Rios fought with the most focus, passion and purpose that fans have seen from him since his first fight with Alvarado. He took the fight to his rival from the opening bell, establishing his jab immediately, nailing Alvarado with accurate right hands from mid-range before moving in close, where he did his most extensive damage.
Rios’ infighting technique was as sharp and punishing as it was when he was brutalizing 135 pounders. And despite fighting at welterweight, Rios fought at a lightweight’s pace. The speed, relentless pressure, volume punching and accurate inside combinations prevented Alvarado from ever getting started. Alvarado only managed to land 20 of 87 total punches in three rounds, according to CompuBox. Rios landed 120 of 290 punches, including way too many uppercuts for poor Alvarado’s neurological health.
“I think I have the deadliest uppercuts in the world,” Rios said during his post-fight interview.

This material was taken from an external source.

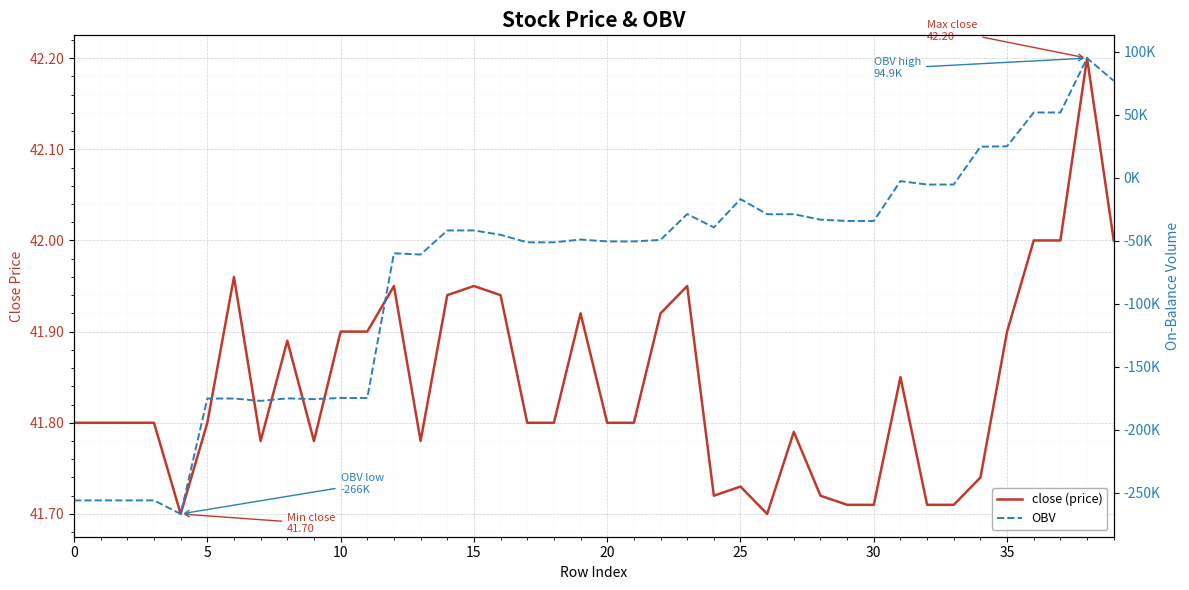

The close (price) series shows 41.8 at 0. True or false?

True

It will be interesting to see if Rios can use those vaunted uppercuts, along with the rest of his battle-tested arsenal, against bona-fide welterweight contenders. He won the WBO’s “international” title against Alvarado, which will push him up that sanctioning body’s 147-pound rankings.

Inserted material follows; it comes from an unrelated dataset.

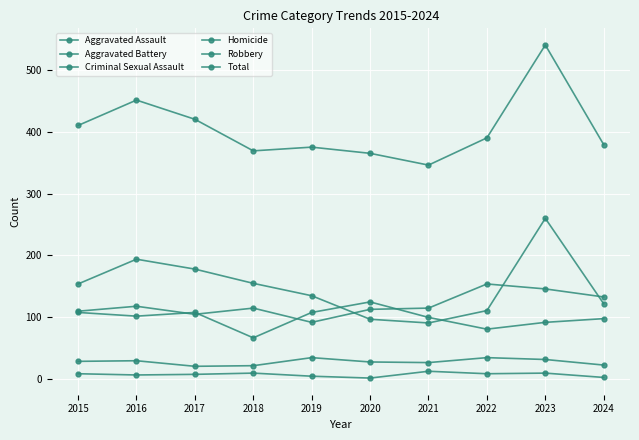

What is the difference between the Aggravated Assault values at 2022 and 2018?

39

Pacquiao is the WBO welterweight titleholder. We’ve seen that fight. However, the WBO’s Nos. 1 and 2 contenders are Marquez and Tim Bradley. We haven’t seen those fights – and they could be very, very good ones.
Marquez is at his best – and his most entertaining – when he’s taking on aggressive young fighters. And though Bradley is at his best when he’s boxing, he’s a man who subscribes to both the Sweet and Savage sciences. He can be pulled into a rough fight, as his fight of the year with Provodnikov and recent draw with Chaves proved.
Marquez and Bradley are promoted by Top Rank, as Rios is, which makes those potential bouts even more of a possibility. Whoever Rios takes on next, fans will be watching and they will give him his due respect going into those bouts.
The same can’t be said about Alvarado, unfortunately. The boxing media and hardcore fans are a hard lot, and they can be mean and dismissive when a fighter fails – or worse, fails to perform, as Alvarado did against Rios.
However, here’s hoping the back-to-back battles that thrilled fans, and also may have soaked up his prime, earn Alvarado his fair share of respect whether or not he decides to continue fighting.
Rather than lambaste Alvarado for what he wasn’t able to do against Rios in their third bout, they should thank him for what he did in their first two bouts and against the other contenders he’s faced.